Parfait pour la drague, non ?
Tout juste un an après avoir sorti son remarqué premier album, les italiens de Rhapsody reprennent le service avec un opus au titre au moins aussi kitsch que le précédent, à savoir Symphony of Enchanted Lands. Ces « pays enchantés », ce sont les contrées d'Algalord, issues de l’imagination fertile de Luca Turilli, dans lesquelles se déroule l’épopée de l’Epée d’Emeraude introduite dans Legendary Tales. La saga se poursuit ici, accompagnant une musique qui reprend les bases posées l’année précédente, en les poussant à leur paroxysme.
Symphony of Enchanted Lands, c’est l’album du « plus », de la surenchère. Plus épique, plus ambitieux, plus jusqu’au-boutiste… Autant dire que Rhapsody ne fait ici aucun compromis, et que les détracteurs du premier album peuvent d’emblée se désintéresser de ce nouvel effort, tandis que les fans du groupe voient en cette deuxième offrande l’apogée des transalpins. On retrouve l’influence du classique sur de nombreux titres (l’excellent « Dark Tower of Abyss » par exemple), les valeureuses cavalcades, et les hymnes encore plus puissants que sur Legendary Tales (« Emerald Sword » et « Eternal Glory » en tête, deux des tous meilleurs morceaux du groupe). Passons sur la ballade insipide qu’est « Wings of Destiny » et son refrain que j’estime imbuvable (comme beaucoup de ballades de nos amis). Le titre éponyme est lui plus long et inaugure cet exercice du morceau de plus de dix minutes qui sera alors présent sur chaque album, et même souvent le titre phare. S’ils n’ont pas toujours été les plus réussis, celui-ci est un succès et sait captiver l’auditeur sans le lasser, alternant passages influencés par le folk, passages très typés power et d’autres plus lents (avec l’apport d’une voix féminine lyrique, autre facette du style qui commence tout juste à se développer). Le côté narration et « histoire » est lui aussi plus présent, avec de nombreux passages parlés, des interludes avec sabots de chevaux (« Heroes of the Lost Valley »). Que du kitsch un peu risible, mais qui n’arrive pas à dissiper le plaisir qu’on a en écoutant « SOEL » et qui s’inscrit totalement dans la démarche de nos preux chevaliers, rejoints par le bassiste Alessandro Lotta. On garde malgré ce côté épique (avec chœurs à tous va lors de refrains, soli très bons et entraînants, orchestrations classiques savamment intégrées) une réelle authenticité et une sincérité de la part du groupe, qui ne tombe pas dans la grandiloquence qui le caractérisera plus tard. Ou bien si, c'est grandiloquent, mais d'une sincère grandiloquence, ils ne font pas du cinéma (même s'ils se croient à Hollywood), et c'est payant.

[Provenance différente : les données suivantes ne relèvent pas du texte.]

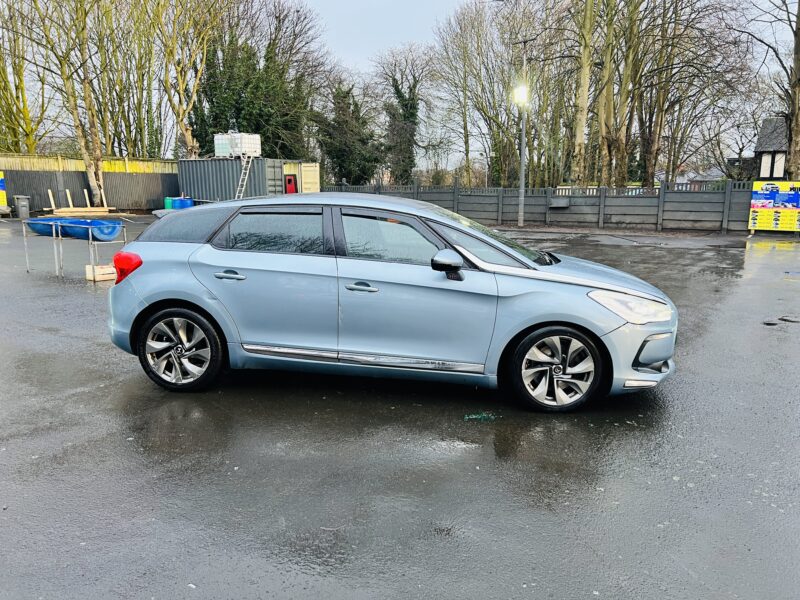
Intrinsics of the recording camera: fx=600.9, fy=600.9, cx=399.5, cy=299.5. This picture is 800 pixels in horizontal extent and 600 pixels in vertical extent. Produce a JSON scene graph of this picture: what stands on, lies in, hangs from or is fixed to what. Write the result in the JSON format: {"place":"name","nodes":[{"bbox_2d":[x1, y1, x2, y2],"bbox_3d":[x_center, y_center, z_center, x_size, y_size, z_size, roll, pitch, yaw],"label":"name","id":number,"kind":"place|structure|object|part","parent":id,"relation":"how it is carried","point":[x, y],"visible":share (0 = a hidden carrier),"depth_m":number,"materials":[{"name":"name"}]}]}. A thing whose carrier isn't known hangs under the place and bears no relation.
{"place":"outdoors","nodes":[
{"label":"outdoors","id":0,"kind":"place"},
{"bbox_2d":[0,214,799,599],"label":"asphalt lot","id":1,"kind":"structure","parent":0,"point":[187,567],"materials":[{"name":"grey asphalt"}]},
{"bbox_2d":[13,195,30,218],"bbox_3d":[-15.523,-3.799,24.698,0.635,0.928,0.543,6,13,28],"label":"trash bin","id":2,"kind":"object","parent":1,"relation":"on","point":[24,212],"visible":0.98,"depth_m":24.51,"materials":[{"name":"grey plastic"}]},
{"bbox_2d":[47,189,55,210],"bbox_3d":[-15.145,-4.149,26.173,0.277,1.215,0.177,6,13,28],"label":"wooden plank","id":3,"kind":"object","parent":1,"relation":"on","point":[50,194],"visible":0.85,"depth_m":26.11,"materials":[{"name":"wood"}]},
{"bbox_2d":[65,189,73,207],"bbox_3d":[-14.641,-4.256,26.632,0.344,1.184,0.214,6,13,28],"label":"wooden plank","id":4,"kind":"object","parent":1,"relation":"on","point":[68,195],"visible":0.86,"depth_m":26.58,"materials":[{"name":"brown wood"}]},
{"bbox_2d":[24,218,129,280],"bbox_3d":[-5.401,-0.857,10.124,1.748,0.882,0.832,6,13,28],"label":"metal rack","id":5,"kind":"object","parent":1,"relation":"on","point":[60,237],"visible":0.77,"depth_m":9.90,"materials":[{"name":"metal"}]},
{"bbox_2d":[25,218,68,236],"bbox_3d":[-6.247,-1.323,10.748,0.721,0.288,0.789,6,13,28],"label":"blue tub","id":6,"kind":"object","parent":5,"relation":"on","point":[37,231],"visible":0.61,"depth_m":10.46,"materials":[{"name":"blue plastic"}]},
{"bbox_2d":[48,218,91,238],"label":"blue tub","id":7,"kind":"object","parent":5,"relation":"on","point":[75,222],"visible":0.53,"depth_m":10.41,"materials":[{"name":"blue plastic"}]},
{"bbox_2d":[63,218,121,241],"bbox_3d":[-5.312,-1.215,10.403,0.991,0.351,0.707,6,13,28],"label":"blue barrel","id":8,"kind":"object","parent":5,"relation":"on","point":[101,232],"visible":0.78,"depth_m":10.12,"materials":[{"name":"blue plastic"}]},
{"bbox_2d":[52,207,115,214],"bbox_3d":[-13.588,-3.735,25.669,1.182,0.245,1.949,6,13,28],"label":"wooden plank","id":9,"kind":"object","parent":1,"relation":"on","point":[60,210],"visible":0.83,"depth_m":25.38,"materials":[{"name":"brown wood"}]},
{"bbox_2d":[83,189,90,207],"bbox_3d":[-14.526,-4.482,27.954,0.335,1.252,0.172,11,16,43],"label":"wooden post","id":10,"kind":"object","parent":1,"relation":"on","point":[86,197],"visible":0.81,"depth_m":27.91,"materials":[{"name":"wood"}]},
{"bbox_2d":[0,155,181,212],"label":"wooden fence","id":11,"kind":"object","parent":1,"relation":"on","point":[123,205],"visible":0.66,"depth_m":29.26,"materials":[{"name":"wood"}]},
{"bbox_2d":[0,172,7,208],"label":"sign","id":12,"kind":"object","parent":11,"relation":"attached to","point":[4,197],"visible":0.98,"depth_m":24.60,"materials":[{"name":"yellow"}]},
{"bbox_2d":[84,263,115,281],"bbox_3d":[-4.745,-0.442,9.658,0.369,0.213,0.445,6,13,28],"label":"wooden crate","id":13,"kind":"object","parent":1,"relation":"on","point":[91,278],"visible":0.82,"depth_m":9.51,"materials":[{"name":"brown wood"}]},
{"bbox_2d":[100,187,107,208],"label":"wooden post","id":14,"kind":"object","parent":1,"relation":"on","point":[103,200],"visible":0.86,"depth_m":29.26,"materials":[{"name":"white wood"}]},
{"bbox_2d":[163,196,173,209],"bbox_3d":[-10.092,-4.117,26.342,0.480,0.761,0.484,6,13,28],"label":"green barrel","id":15,"kind":"object","parent":1,"relation":"on","point":[169,207],"visible":0.65,"depth_m":26.10,"materials":[{"name":"plastic"}]},
{"bbox_2d":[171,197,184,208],"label":"blue barrel","id":16,"kind":"object","parent":1,"relation":"on","point":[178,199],"visible":0.6,"depth_m":24.38,"materials":[{"name":"blue plastic"}]},
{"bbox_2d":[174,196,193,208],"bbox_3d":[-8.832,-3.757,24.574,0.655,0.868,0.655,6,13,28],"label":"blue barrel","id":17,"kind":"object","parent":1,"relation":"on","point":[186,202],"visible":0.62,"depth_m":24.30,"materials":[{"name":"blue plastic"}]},
{"bbox_2d":[177,157,292,202],"bbox_3d":[-7.782,-5.231,27.900,4.328,2.426,2.927,6,13,28],"label":"shipping container","id":18,"kind":"object","parent":1,"relation":"on","point":[184,162],"visible":0.71,"depth_m":26.65,"materials":[{"name":"grey metal"}]},
{"bbox_2d":[214,132,259,157],"bbox_3d":[-7.885,-7.500,29.256,1.984,1.252,1.560,6,13,28],"label":"white container","id":19,"kind":"object","parent":18,"relation":"on","point":[217,153],"visible":0.84,"depth_m":28.71,"materials":[{"name":"white plastic"}]},
{"bbox_2d":[234,153,253,199],"bbox_3d":[-6.938,-5.418,26.692,0.716,3.265,1.545,6,13,28],"label":"ladder","id":20,"kind":"object","parent":18,"relation":"attached to","point":[245,177],"visible":0.76,"depth_m":26.74,"materials":[{"name":"white metal"}]},
{"bbox_2d":[284,174,296,192],"bbox_3d":[-5.007,-4.867,27.476,0.598,1.560,0.484,6,13,28],"label":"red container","id":21,"kind":"object","parent":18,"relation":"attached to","point":[289,180],"visible":0.75,"depth_m":27.24,"materials":[{"name":"red"}]},
{"bbox_2d":[283,162,320,192],"bbox_3d":[-5.236,-5.559,29.730,2.725,2.186,2.192,6,13,28],"label":"shipping container","id":22,"kind":"object","parent":1,"relation":"on","point":[305,168],"visible":0.5,"depth_m":28.81,"materials":[{"name":"yellow metal"}]},
{"bbox_2d":[104,193,679,411],"bbox_3d":[-0.069,-0.136,4.997,4.366,1.405,1.785,2,12,10],"label":"car","id":23,"kind":"object","parent":1,"relation":"on","point":[206,306],"visible":0.98,"depth_m":4.31,"materials":[{"name":"metal"}]},
{"label":"tail light","id":24,"kind":"part","parent":23,"relation":"part of","materials":[{"name":"red plastic"}]},
{"label":"wheel","id":25,"kind":"part","parent":23,"relation":"part of","materials":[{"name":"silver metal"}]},
{"label":"quarter window","id":26,"kind":"part","parent":23,"relation":"part of","materials":[{"name":"glass"}]},
{"label":"door handle","id":27,"kind":"part","parent":23,"relation":"part of","materials":[{"name":"silver metal"}]},
{"label":"door window","id":28,"kind":"part","parent":23,"relation":"part of","materials":[{"name":"glass"}]},
{"label":"front door handle","id":29,"kind":"part","parent":23,"relation":"part of","materials":[{"name":"silver metal"}]},
{"label":"front door window","id":30,"kind":"part","parent":23,"relation":"part of","materials":[{"name":"glass"}]},
{"label":"mirror","id":31,"kind":"part","parent":23,"relation":"part of","materials":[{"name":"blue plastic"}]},
{"label":"windshield","id":32,"kind":"part","parent":23,"relation":"part of","materials":[{"name":"clear glass"}]},
{"label":"wheel","id":33,"kind":"part","parent":23,"relation":"part of","materials":[{"name":"black"}]},
{"label":"headlight","id":34,"kind":"part","parent":23,"relation":"part of","materials":[{"name":"clear plastic"}]},
{"bbox_2d":[463,412,496,420],"bbox_3d":[0.554,0.799,4.174,0.220,0.030,0.204,6,13,28],"label":"green litter","id":35,"kind":"object","parent":1,"relation":"on","point":[482,415],"visible":0.88,"depth_m":4.15,"materials":[{"name":"green"}]},
{"bbox_2d":[515,43,528,227],"bbox_3d":[4.201,-5.618,20.554,0.668,6.290,0.639,6,13,28],"label":"lamp post","id":36,"kind":"object","parent":1,"relation":"on","point":[522,197],"visible":0.94,"depth_m":20.59,"materials":[{"name":"grey metal"}]},
{"bbox_2d":[512,84,528,105],"bbox_3d":[3.990,-6.792,19.948,0.619,0.660,0.579,6,13,28],"label":"floodlight","id":37,"kind":"object","parent":36,"relation":"attached to","point":[520,93],"visible":0.83,"depth_m":19.86,"materials":[{"name":"white"}]},
{"bbox_2d":[325,180,752,232],"bbox_3d":[4.442,-3.452,21.713,15.520,1.505,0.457,6,13,28],"label":"fence","id":38,"kind":"object","parent":1,"relation":"on","point":[456,187],"visible":0.71,"depth_m":20.54,"materials":[{"name":"grey concrete"}]},
{"bbox_2d":[549,197,569,207],"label":"box","id":39,"kind":"object","parent":38,"relation":"attached to","point":[554,205],"visible":0.95,"depth_m":20.62,"materials":[{"name":"grey"}]},
{"bbox_2d":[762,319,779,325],"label":"drain cover","id":40,"kind":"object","parent":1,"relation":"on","point":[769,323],"visible":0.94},
{"bbox_2d":[748,179,799,232],"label":"information board","id":41,"kind":"object","parent":1,"relation":"on","point":[752,209],"visible":0.98,"depth_m":17.69,"materials":[{"name":"plastic"}]},
{"bbox_2d":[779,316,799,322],"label":"drain cover","id":42,"kind":"object","parent":1,"relation":"in","point":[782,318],"visible":0.98,"depth_m":6.96,"materials":[{"name":"black"}]},
{"bbox_2d":[299,0,799,169],"label":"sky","id":43,"kind":"structure","parent":0,"point":[398,39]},
{"bbox_2d":[730,116,789,180],"label":"house","id":44,"kind":"structure","parent":0,"point":[780,167],"depth_m":33.87,"materials":[{"name":"grey"}]},
{"bbox_2d":[760,152,785,177],"bbox_3d":[18.236,-6.524,29.236,1.327,1.413,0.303,6,13,28],"label":"window","id":45,"kind":"structure","parent":44,"relation":"in","point":[764,160],"depth_m":29.24,"materials":[{"name":"white"}]},
{"label":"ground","id":46,"kind":"structure","parent":0},
{"bbox_2d":[0,1,51,153],"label":"bare tree","id":47,"kind":"object","parent":46,"relation":"on","point":[0,73],"visible":0.8,"depth_m":31.05,"materials":[{"name":"green plant"}]},
{"bbox_2d":[23,0,111,204],"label":"tree","id":48,"kind":"object","parent":46,"relation":"on","point":[86,157],"visible":0.96,"depth_m":26.18,"materials":[{"name":"plant"}]},
{"bbox_2d":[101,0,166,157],"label":"bare tree","id":49,"kind":"object","parent":46,"relation":"on","point":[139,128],"visible":0.74,"depth_m":32.99,"materials":[{"name":"green plant"}]},
{"bbox_2d":[148,0,224,156],"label":"bare tree","id":50,"kind":"object","parent":46,"relation":"on","point":[189,133],"visible":0.92,"depth_m":29.00,"materials":[{"name":"plant"}]},
{"bbox_2d":[192,10,323,159],"bbox_3d":[-8.725,-11.224,35.712,8.095,10.746,8.053,-9,14,-37],"label":"evergreen tree","id":51,"kind":"object","parent":46,"relation":"on","point":[245,84],"visible":0.66,"depth_m":34.03,"materials":[{"name":"green plant"}]},
{"bbox_2d":[312,80,380,185],"bbox_3d":[-3.549,-10.006,39.021,5.188,8.513,5.087,6,13,28],"label":"evergreen tree","id":52,"kind":"object","parent":46,"relation":"on","point":[338,108],"visible":0.81,"depth_m":38.07,"materials":[{"name":"green plant"}]},
{"bbox_2d":[375,46,431,185],"bbox_3d":[0.228,-11.147,39.639,4.991,10.711,5.092,-10,15,-42],"label":"tree","id":53,"kind":"object","parent":46,"relation":"on","point":[406,105],"visible":0.88,"depth_m":38.84,"materials":[{"name":"plant"}]},
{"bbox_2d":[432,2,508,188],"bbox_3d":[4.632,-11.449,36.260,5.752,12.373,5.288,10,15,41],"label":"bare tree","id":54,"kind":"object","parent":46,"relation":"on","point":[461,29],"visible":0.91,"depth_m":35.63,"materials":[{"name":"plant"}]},
{"bbox_2d":[569,0,596,187],"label":"tree","id":55,"kind":"object","parent":46,"relation":"on","point":[585,71],"visible":0.97,"depth_m":22.32,"materials":[{"name":"plant"}]},
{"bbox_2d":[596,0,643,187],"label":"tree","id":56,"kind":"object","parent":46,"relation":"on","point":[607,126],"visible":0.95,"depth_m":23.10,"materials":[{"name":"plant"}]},
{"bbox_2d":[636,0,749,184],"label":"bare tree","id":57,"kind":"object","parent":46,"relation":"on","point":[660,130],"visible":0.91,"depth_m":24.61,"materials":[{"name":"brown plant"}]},
{"bbox_2d":[739,0,799,178],"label":"tree","id":58,"kind":"object","parent":46,"relation":"on","point":[799,15],"visible":0.95,"depth_m":19.66,"materials":[{"name":"plant"}]}
]}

Rhapsody réussit avec ce second album un coup de maître. Sans s’éloigner de ce que le groupe sait faire et chercher à surprendre, il se dépasse, et transcendés par leur quête à la recherche de l’Epée d’Emeraude, nos défenseurs du Bien sortent rien moins qu’un petit chef d’œuvre. Ridiculisés par certains et présentés comme chefs de file de ce qui pouvait arriver de pire au metal (soit le kitsch et le côté symphonique poussés à l’extrême), c’est ce choix de garder leurs idées et de les exploiter à fond qui permet aux italiens de séduire son public tout en acceptant de se mettre à dos ceux qui prendraient le metal pour quelque chose de très sérieux et, par conséquent, les considèrerait comme des clowns déshonorant leur religion. Ce niveau de composition, cette efficacité directe et ce côté « hymnesque » (encore une fois, « Emerald Sword » quoi, ce refrain !) atteint son sommet et, malgré de bons disques, n’a pas encore été atteint par les transalpins depuis 1998.